● What the task asks
Retype, word for word, each line between the lines holding "M2087,147L2099,159L2115,185L2228,309" and "M1818,1464L1862,1621", inclusive, and leave the rest of the data alone.
(Beginning of Data)
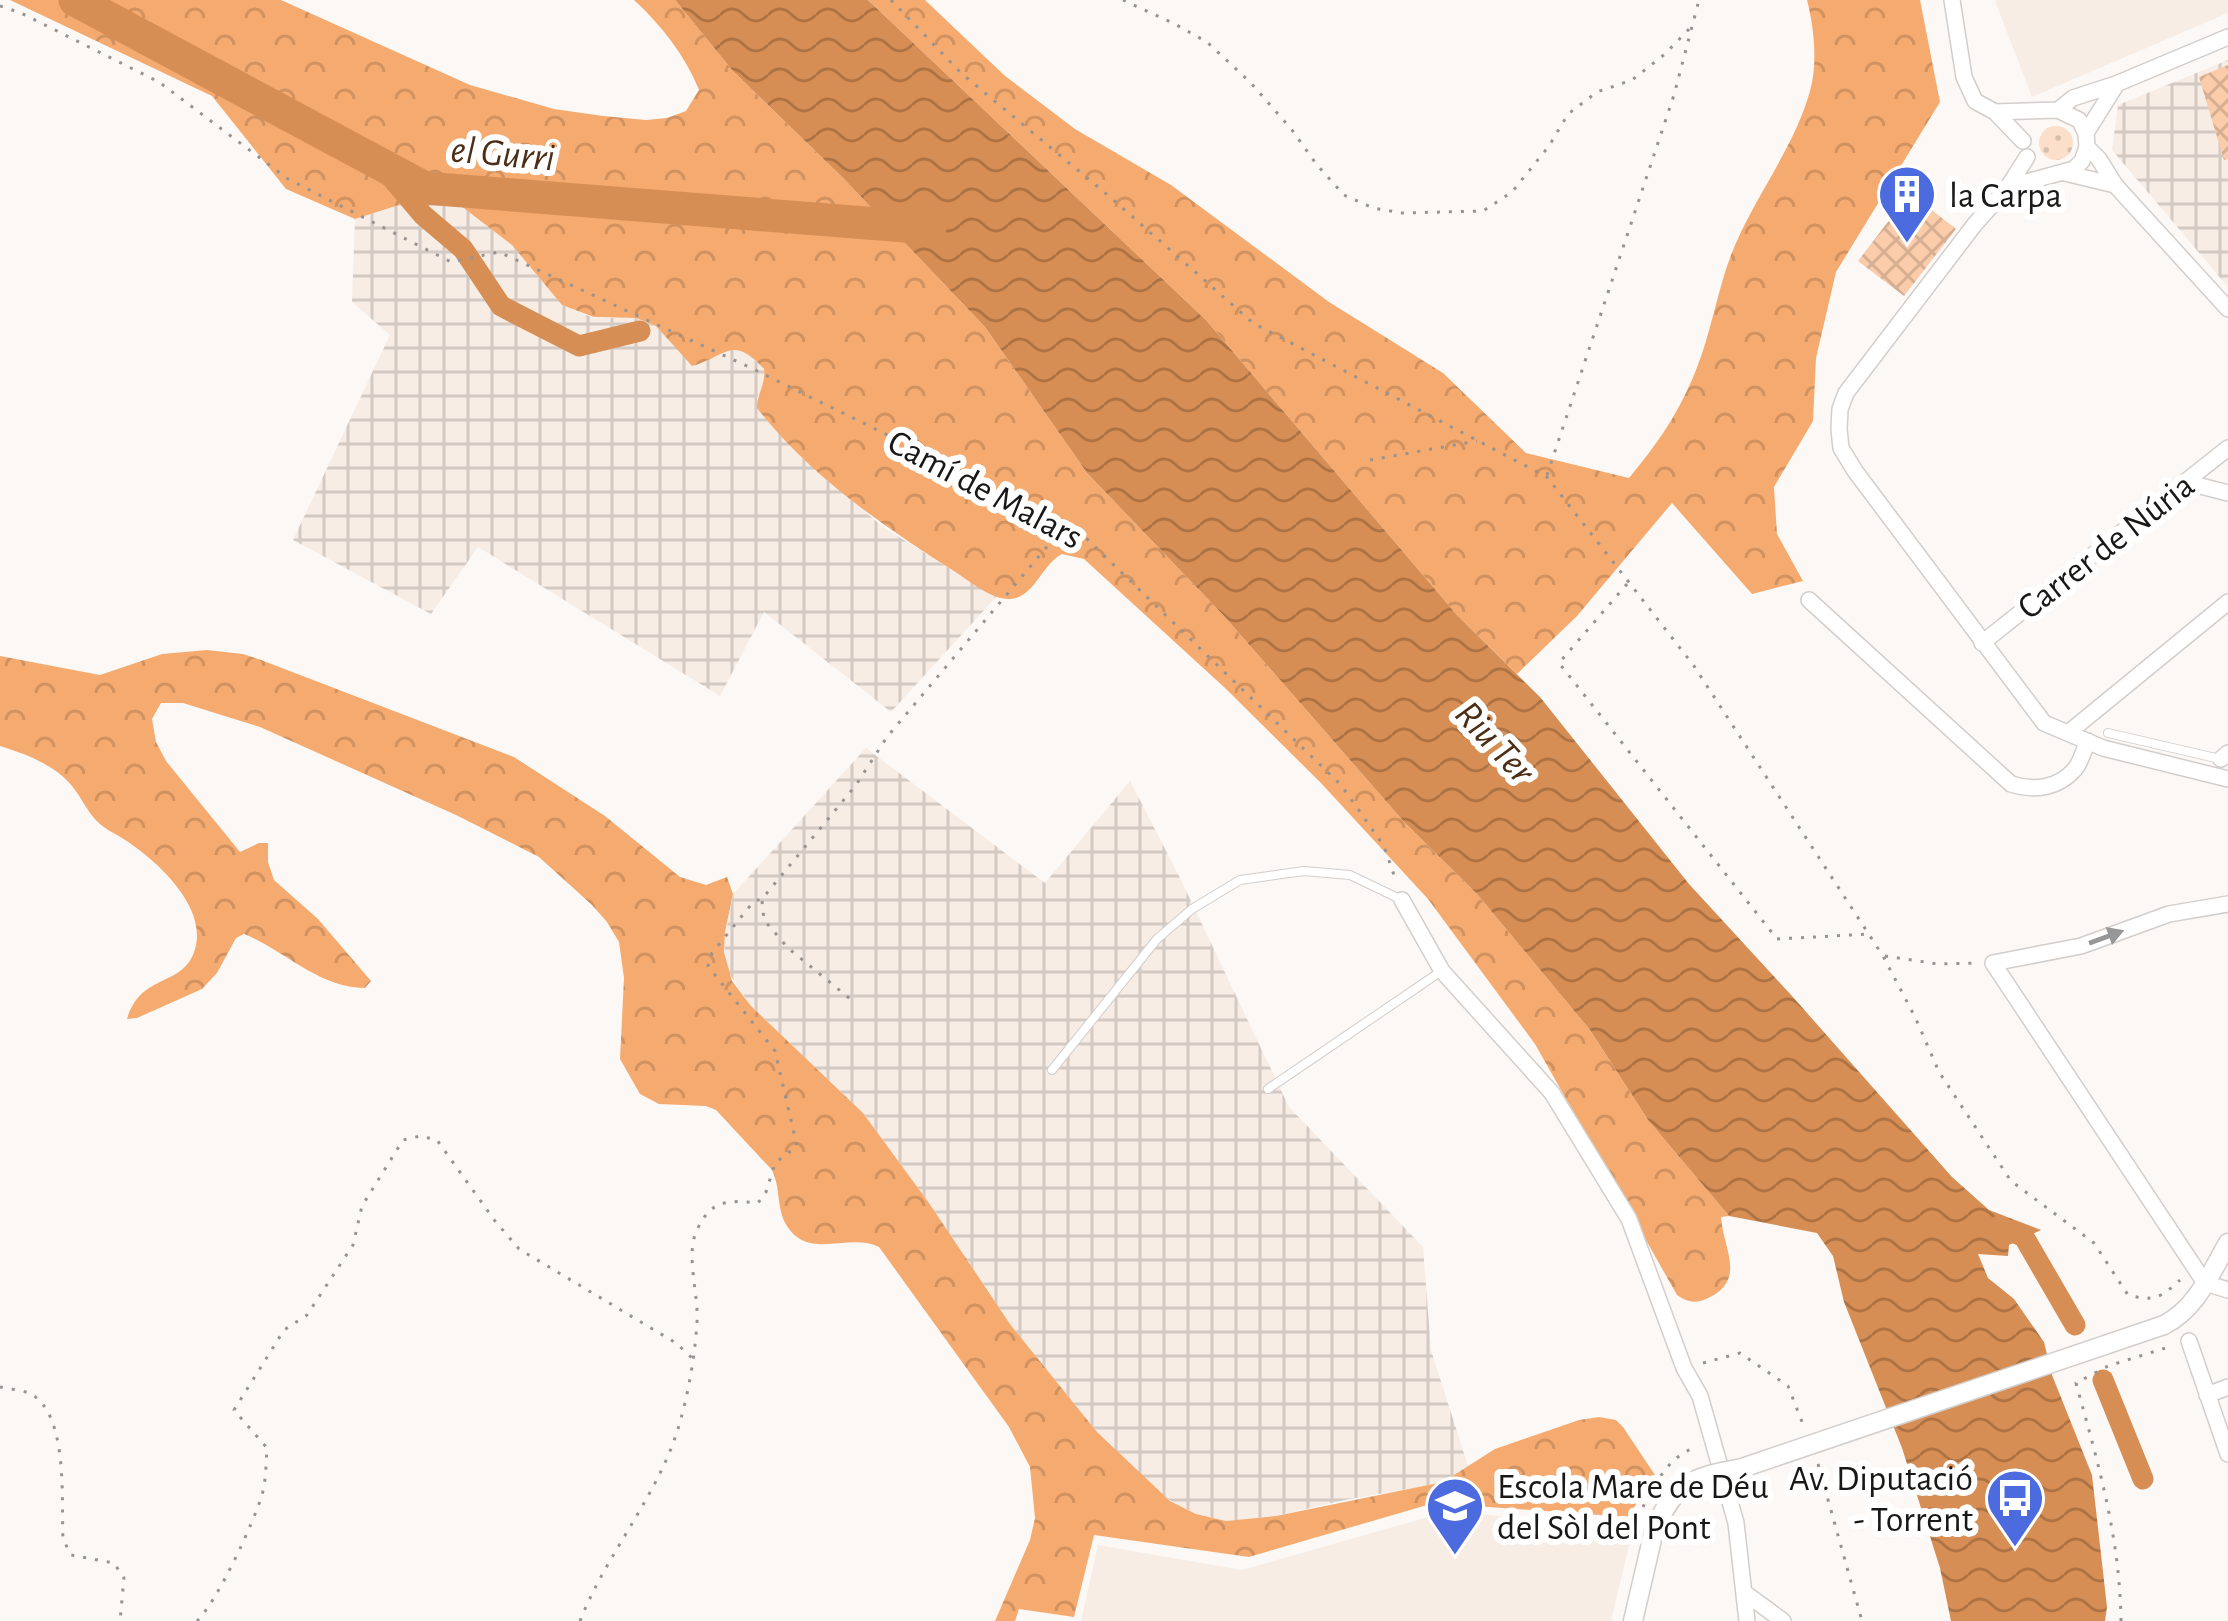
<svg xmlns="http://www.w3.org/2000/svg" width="2228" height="1621" viewBox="0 0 2228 1621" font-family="'Alegreya Sans',sans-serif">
<defs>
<pattern id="industrial-grid" width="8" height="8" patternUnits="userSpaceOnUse" patternTransform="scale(3)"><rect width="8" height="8" fill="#f7ede5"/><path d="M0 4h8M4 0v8" fill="none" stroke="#d3cac4"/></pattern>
<pattern id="grass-dots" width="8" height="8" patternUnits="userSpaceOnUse" patternTransform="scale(3)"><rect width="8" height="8" fill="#fcdfca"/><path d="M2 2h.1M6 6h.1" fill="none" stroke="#d7bfad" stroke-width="1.8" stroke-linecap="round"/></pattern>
<pattern id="forest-crowns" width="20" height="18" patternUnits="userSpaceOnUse" patternTransform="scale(3)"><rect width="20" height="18" fill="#f5ab70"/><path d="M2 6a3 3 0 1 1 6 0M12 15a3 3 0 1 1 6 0" fill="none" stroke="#d19260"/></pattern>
<pattern id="water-waves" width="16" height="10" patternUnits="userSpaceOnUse" patternTransform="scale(3)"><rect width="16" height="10" fill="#d78e54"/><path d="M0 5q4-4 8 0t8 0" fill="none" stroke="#ae7345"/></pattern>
<pattern id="building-cross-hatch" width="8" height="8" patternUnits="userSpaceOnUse" patternTransform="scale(3)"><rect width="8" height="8" fill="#faccaa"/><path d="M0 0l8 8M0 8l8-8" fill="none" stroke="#d6ae92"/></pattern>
</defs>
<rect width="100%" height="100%" fill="#fcf8f6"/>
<path fill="#f7ede5" d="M1998,0H2228V13L2032,97L1995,1Z
M1449,1511L1633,1529L1611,1621H1081L1098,1545L1242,1570Z"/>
<path fill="url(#industrial-grid)" d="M2228,60V287L2112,150L2118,105Z
M452,199L512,245L562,305L594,318H636L656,326L702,363L728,349H739L748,354L764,369L765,379L757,398L763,415L799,455L883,527L986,591L997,596L891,712L764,612L720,696L478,547L431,614L293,540L390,335L352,302L355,219L402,204Z
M866,748L1045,883L1130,781L1179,876L1289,1107L1423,1247L1431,1350L1468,1466L1443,1482L1425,1486L1345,1500L1276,1516L1226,1521L1196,1514L1162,1496L1097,1432L1010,1324L929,1203L863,1113L751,1006L728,972L724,943L733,894Z"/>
<path fill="url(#grass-dots)" d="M2039 143a17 17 0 1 1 34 0a17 17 0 1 1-34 0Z"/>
<path fill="url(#forest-crowns)" d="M10,0H281L470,85L554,109L603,116L646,120L667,118L686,111L699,90C685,55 661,25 634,0H675L732,70L842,177L985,327L1087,473L1224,616L1405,823L1477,894L1590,1030L1648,1120L1729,1216L1721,1217C1723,1249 1748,1281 1706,1299C1695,1304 1687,1302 1677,1295L1535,1044L1428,899L1320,782L1225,688L1084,559L1062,554C1043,564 1036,592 1016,598C997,604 972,583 957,573C884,527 811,477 757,408C757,393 766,384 764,369C732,334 727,356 692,366L656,326L636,318L594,317L562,305L512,245L452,199L402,204L355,219L286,189L212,96Z
M868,0H925L1004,75L1075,129L1171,185L1329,302L1443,373L1526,453L1629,478C1658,443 1679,413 1696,370C1711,333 1717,292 1731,255C1753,198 1793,151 1810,91C1818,63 1814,27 1807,0H1920L1940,102L1836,272L1816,358L1813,421L1774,487L1777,534L1803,581L1752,594L1672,503L1577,616L1517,674L1457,615L1206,320Z
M207,650L243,654L261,660L514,757L605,816L680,877L706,885L727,877L733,894L725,932L724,952L732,981L751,1006L863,1113L929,1203L1010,1324L1097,1432L1170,1501L1196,1514L1226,1521L1276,1516L1443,1482L1495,1449L1579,1420L1599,1417L1616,1420L1623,1427L1655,1475L1628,1517L1434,1503L1249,1557L1094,1535L1074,1617L1019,1609L1015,1621H995L1030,1540L1035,1518L1030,1467L1009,1427L879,1247C850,1232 809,1261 787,1226C776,1209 781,1188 772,1170L716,1110L706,1106L659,1104L640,1094L620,1059L624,978L619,942L607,922L592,905L539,857L456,815L260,727L183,703H161L152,719L156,742L166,761L240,852L259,843H268V862L274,880L318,919L371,981L365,988C317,987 286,951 244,934L236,938L217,973L202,989L137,1018L127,1019C141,972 184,988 195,949C207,908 161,865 131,844C121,836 109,832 100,824C88,814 82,798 72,786C55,765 26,754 0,746V656L100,675L162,654Z"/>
<path fill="url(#water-waves)" d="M675,0H868L1206,320L1457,615L1540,697L1689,884L1792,996L1952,1177L1989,1210L2041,1230L2009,1245L2008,1256L1978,1254L1988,1278L2014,1299L2044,1342L2052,1375L2092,1475L2107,1607L2105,1621H1951L1940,1568L1902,1448L1844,1302L1833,1256L1817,1233L1729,1216L1648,1120L1590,1030L1477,894L1405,823L1224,616L1087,473L985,327L842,177L732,70Z"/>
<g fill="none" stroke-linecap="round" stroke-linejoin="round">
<path stroke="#d78e54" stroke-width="21" d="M379,163L423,215L463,249L501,306L579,346L640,331
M1999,1226L2024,1237L2075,1325
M2103,1380L2143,1479"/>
<path stroke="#d78e54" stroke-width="33" d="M75,0L425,188L930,228"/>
</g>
<path fill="url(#building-cross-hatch)" d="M2228,65V159L2224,160L2199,77Z
M1910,193L1956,229L1904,296L1858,261Z"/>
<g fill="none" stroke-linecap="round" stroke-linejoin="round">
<defs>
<path id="service" d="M2108,733L2220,759
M1052,1070L1157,939L1192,909L1240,880L1304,871L1350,875L1400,899
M1268,1089L1440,972"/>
<path id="minor" d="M1952,0L1964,77L1975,101L1995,112L2023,141
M2058,110L2073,98L2116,84L2228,37
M1995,112L2058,110L2079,120L2086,133L2087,147L2082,161L2074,169L2008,187
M2086,133L2116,85
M2087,147L2099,159L2115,185L2228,309
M2027,157L2008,187L1975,224L1846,393L1840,409L1839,429L1841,448L1855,471L2044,723L2103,748L2228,779
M2065,173L2115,185
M2185,482L2228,493
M1809,600L2011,784C2033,791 2058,789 2075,769C2081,762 2084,749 2088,741
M1982,643L2228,448
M2068,733L2228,602
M2221,759L2228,753
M1402,900L1442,971L1552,1093L1629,1219L1684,1368L1700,1396L1736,1523L1747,1621
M2228,904L2169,914L2081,946L1993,963L2205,1283L2228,1290
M2189,1341L2228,1454
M2207,1395L2228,1387
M1745,1593L1783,1621"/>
<path id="tertiary" d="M2164,1325C2197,1308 2210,1274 2228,1243
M1633,1621L1653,1535"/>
</defs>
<use href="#service" stroke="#d2cecc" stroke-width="10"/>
<use href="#minor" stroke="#d2cecc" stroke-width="18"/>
<use href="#tertiary" stroke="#d2cecc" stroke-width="21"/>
<path stroke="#969392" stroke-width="3" stroke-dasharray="3 9" stroke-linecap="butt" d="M891,0L961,73L1110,197L1253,323L1547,477L1694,666L1883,956L1915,1017L1939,1072L2011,1181L2094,1243L2128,1295C2154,1302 2160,1298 2180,1280
M1123,0L1173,23L1207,42L1250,82L1292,130L1317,165L1344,195L1373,208L1402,213L1483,211L1512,192L1549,146L1568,114L1597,92L1632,80L1665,54L1694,24
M0,6L21,13L159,82L288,179L451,262L499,252L749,367L1067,523L1087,539L1341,785L1384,846L1396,881
M1370,460L1477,441
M1547,475L1674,95L1699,0
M1627,584L1559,663L1777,939L1869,934
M762,901L764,920L788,948L854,1002
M1885,956L1938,964L1977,963
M1703,1363L1740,1353L1788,1386L1804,1427
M0,1387C9,1389 21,1390 29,1393C69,1412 61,1500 63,1539L71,1555L114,1563L124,1578L120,1621
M1818,1464L1862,1621
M1643,1507C1654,1484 1670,1456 1694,1448
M197,1621C218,1600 253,1524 262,1495C266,1481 266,1463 267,1448L234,1410L284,1330L307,1315L353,1245L362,1206L403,1140L420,1136L437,1140L495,1221L519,1249L676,1343L692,1358
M580,1621C607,1552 660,1494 680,1422C689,1390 695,1355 697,1322C699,1295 685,1254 697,1230C711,1199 729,1200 758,1203L766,1192L775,1163L797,1146L775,1051L708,966L712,953L754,901L762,899L856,785L887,737L1066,524
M2121,1621C2120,1537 2098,1463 2076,1383L2108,1366L2172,1346"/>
<use href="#service" stroke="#fff" stroke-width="8"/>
<use href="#minor" stroke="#fff" stroke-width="15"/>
<use href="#tertiary" stroke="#fff" stroke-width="18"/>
<defs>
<path id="tertiary-bridge" d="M1653,1535C1672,1484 1691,1477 1742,1468L2164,1325"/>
</defs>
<use href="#tertiary-bridge" stroke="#d2cecc" stroke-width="21" stroke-linecap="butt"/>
<use href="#tertiary-bridge" stroke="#fff" stroke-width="18"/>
</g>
<defs><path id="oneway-solid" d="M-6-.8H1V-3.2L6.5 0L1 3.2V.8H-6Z" transform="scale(3)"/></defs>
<use fill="#989797" href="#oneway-solid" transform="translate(2106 937) rotate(-20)"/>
<defs>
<symbol id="building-pin" viewBox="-11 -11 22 30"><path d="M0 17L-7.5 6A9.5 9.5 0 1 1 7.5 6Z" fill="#4b6bdf" stroke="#fff"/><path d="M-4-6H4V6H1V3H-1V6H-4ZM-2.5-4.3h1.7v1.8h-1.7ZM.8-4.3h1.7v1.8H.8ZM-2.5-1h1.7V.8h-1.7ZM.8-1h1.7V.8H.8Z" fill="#fff"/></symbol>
<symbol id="bus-pin" viewBox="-11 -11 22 30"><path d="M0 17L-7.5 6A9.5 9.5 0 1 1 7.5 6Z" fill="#4b6bdf" stroke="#fff"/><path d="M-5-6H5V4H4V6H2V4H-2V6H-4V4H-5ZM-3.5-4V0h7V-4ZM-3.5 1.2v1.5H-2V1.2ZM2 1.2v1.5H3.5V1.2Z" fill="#fff"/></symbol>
<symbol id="school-pin" viewBox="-11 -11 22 30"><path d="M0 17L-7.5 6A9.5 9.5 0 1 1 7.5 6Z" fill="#4b6bdf" stroke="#fff"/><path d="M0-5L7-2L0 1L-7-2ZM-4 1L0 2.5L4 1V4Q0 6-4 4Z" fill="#fff"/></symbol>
</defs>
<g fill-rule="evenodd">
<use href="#building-pin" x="1874" y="161" width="66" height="90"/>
<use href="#bus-pin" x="1982" y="1465" width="66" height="90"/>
<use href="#school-pin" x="1422" y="1473" width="66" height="90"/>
</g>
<g text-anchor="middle" stroke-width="12" stroke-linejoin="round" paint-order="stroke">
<g font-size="36" fill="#191817" stroke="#fff" text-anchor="start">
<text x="1949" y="207">la Carpa</text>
<text x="1973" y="1490" text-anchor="end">Av. Diputació<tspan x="1973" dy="41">- Torrent</tspan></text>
<text x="1497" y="1498">Escola Mare de Déu<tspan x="1497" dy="41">del Sòl del Pont</tspan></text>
</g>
<g font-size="36" fill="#191817" stroke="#fff">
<text transform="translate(986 488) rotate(28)" y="13">Camí de Malars</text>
<text transform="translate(2105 545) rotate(-38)" y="13">Carrer de Núria</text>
</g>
<g font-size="39" font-style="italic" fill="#4c2e15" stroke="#fff">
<text transform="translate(503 152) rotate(5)" y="14">el Gurri</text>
<text transform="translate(1496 741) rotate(47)" y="14">Riu Ter</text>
</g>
</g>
</svg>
(End of Data)
● Solution to this problem
M2087,147L2099,159L2115,185L2228,309
M2027,157L2008,187L1975,224L1846,393L1840,409L1839,429L1841,448L1855,471L2044,723L2103,748L2228,779
M2065,173L2115,185
M2185,482L2228,493
M1809,600L2011,784C2033,791 2058,789 2075,769C2081,762 2084,749 2088,741
M1982,643L2228,448
M2068,733L2228,602
M2221,759L2228,753
M1402,900L1442,971L1552,1093L1629,1219L1684,1368L1700,1396L1736,1523L1747,1621
M2228,904L2169,914L2081,946L1993,963L2205,1283L2228,1290
M2189,1341L2228,1454
M2207,1395L2228,1387
M1745,1593L1783,1621"/>
<path id="tertiary" d="M2164,1325C2197,1308 2210,1274 2228,1243
M1633,1621L1653,1535"/>
</defs>
<use href="#service" stroke="#d2cecc" stroke-width="10"/>
<use href="#minor" stroke="#d2cecc" stroke-width="18"/>
<use href="#tertiary" stroke="#d2cecc" stroke-width="21"/>
<path stroke="#969392" stroke-width="3" stroke-dasharray="3 9" stroke-linecap="butt" d="M891,0L961,73L1110,197L1253,323L1547,477L1694,666L1883,956L1915,1017L1939,1072L2011,1181L2094,1243L2128,1295C2154,1302 2160,1298 2180,1280
M1123,0L1173,23L1207,42L1250,82L1292,130L1317,165L1344,195L1373,208L1402,213L1483,211L1512,192L1549,146L1568,114L1597,92L1632,80L1665,54L1694,24
M0,6L21,13L159,82L288,179L451,262L499,252L749,367L1067,523L1087,539L1341,785L1384,846L1396,881
M1370,460L1477,441
M1547,475L1674,95L1699,0
M1627,584L1559,663L1777,939L1869,934
M762,901L764,920L788,948L854,1002
M1885,956L1938,964L1977,963
M1703,1363L1740,1353L1788,1386L1804,1427
M0,1387C9,1389 21,1390 29,1393C69,1412 61,1500 63,1539L71,1555L114,1563L124,1578L120,1621
M1818,1464L1862,1621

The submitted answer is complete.